Shared UHF / VHF has congestion and capacity issues, and is only really viable where there isn’t a great deal of competition, and there’s no geographical hindrance, such as forests or rough terrain. Many new entrants take the second option, by working with MNOs, where a company can persuade the MNO to reallocate part of its spectrum for the SNO.

However, working with existing SNOs who already have licensed MSS spectrum and landing rights is the fastest way to achieving global service and a high-capability network. Given the huge IoT spectrum advantage they have, they’re going to be important in the success of future IoT networks, both proprietary and Standards based. There is an interesting dynamic here; if SNOs lease spectrum without requiring a relatively high fee, they run the risk of their new partners cannibalizing their own market share. 

Satellite IoT opportunity beckons

The technology now exists that will enable the satellite IoT market to grow, with new entrants with a small number of satellites offering a new class of service: lower prices and lower capability. This is ideal for markets where receiving data once or twice a day would be a perfectly good outcome: agriculture and some environmental monitoring, for example.

Meanwhile the existing service class – higher prices, high capacity – continues to inch downwards in price, but is far away from parity with cellular.
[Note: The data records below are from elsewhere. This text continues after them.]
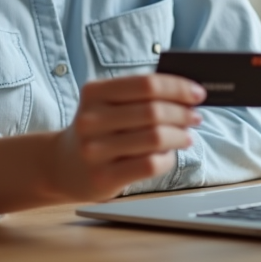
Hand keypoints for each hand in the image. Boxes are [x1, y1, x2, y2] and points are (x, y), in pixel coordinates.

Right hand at [50, 74, 205, 201]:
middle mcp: (91, 119)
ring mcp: (94, 149)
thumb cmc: (98, 130)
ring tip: (186, 136)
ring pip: (155, 138)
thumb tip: (187, 94)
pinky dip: (167, 158)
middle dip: (182, 113)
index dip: (177, 87)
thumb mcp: (107, 104)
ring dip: (180, 136)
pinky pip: (149, 164)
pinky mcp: (103, 177)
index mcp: (94, 92)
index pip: (146, 84)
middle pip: (153, 111)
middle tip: (195, 117)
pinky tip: (168, 155)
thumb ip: (140, 96)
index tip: (198, 93)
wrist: (62, 165)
Everywhere that satellite IoT is utilised today is basically mission-critical: pipeline monitoring, tsunami, flood and wildfire alarms, asset tracking, weather reporting, remote security alerts - this list goes on, with a shared characteristic that the data is needed in real-time. And that urgency commands a premium.
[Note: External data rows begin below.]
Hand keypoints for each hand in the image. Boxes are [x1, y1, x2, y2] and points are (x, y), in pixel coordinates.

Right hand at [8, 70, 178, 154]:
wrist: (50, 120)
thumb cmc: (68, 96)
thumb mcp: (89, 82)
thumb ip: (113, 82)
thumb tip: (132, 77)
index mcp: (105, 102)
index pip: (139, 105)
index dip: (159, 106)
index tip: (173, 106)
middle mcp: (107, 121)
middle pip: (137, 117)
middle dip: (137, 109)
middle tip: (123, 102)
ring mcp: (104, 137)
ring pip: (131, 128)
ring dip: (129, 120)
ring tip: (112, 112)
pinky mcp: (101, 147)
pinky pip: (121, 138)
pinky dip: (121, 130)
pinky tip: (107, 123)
The existing SNOs will have a huge influence on the rate at which these prices fall: either by adopting standards-based modules themselves, which should lead to a reduction in module pricing, or leasing their airtime at a competitive rate to start-ups. The tempting prospect of rate-switching between SNOs, however, is some way off, as the gulf in service proposition between the incumbent and new satellite networks is currently too great.

It benefits no one to see so many new entrants fail, so while we chase the dream of lower pricing brought about by rate-switching and standards-based modules, we need to bear in mind the financial realities of operating a satellite network. Prices for high-capacity service will come down – but in our view, not as far or as fast as some of the hype would have you believe.

Alastair Macleod is the CEO of remote connectivity provider Ground Control.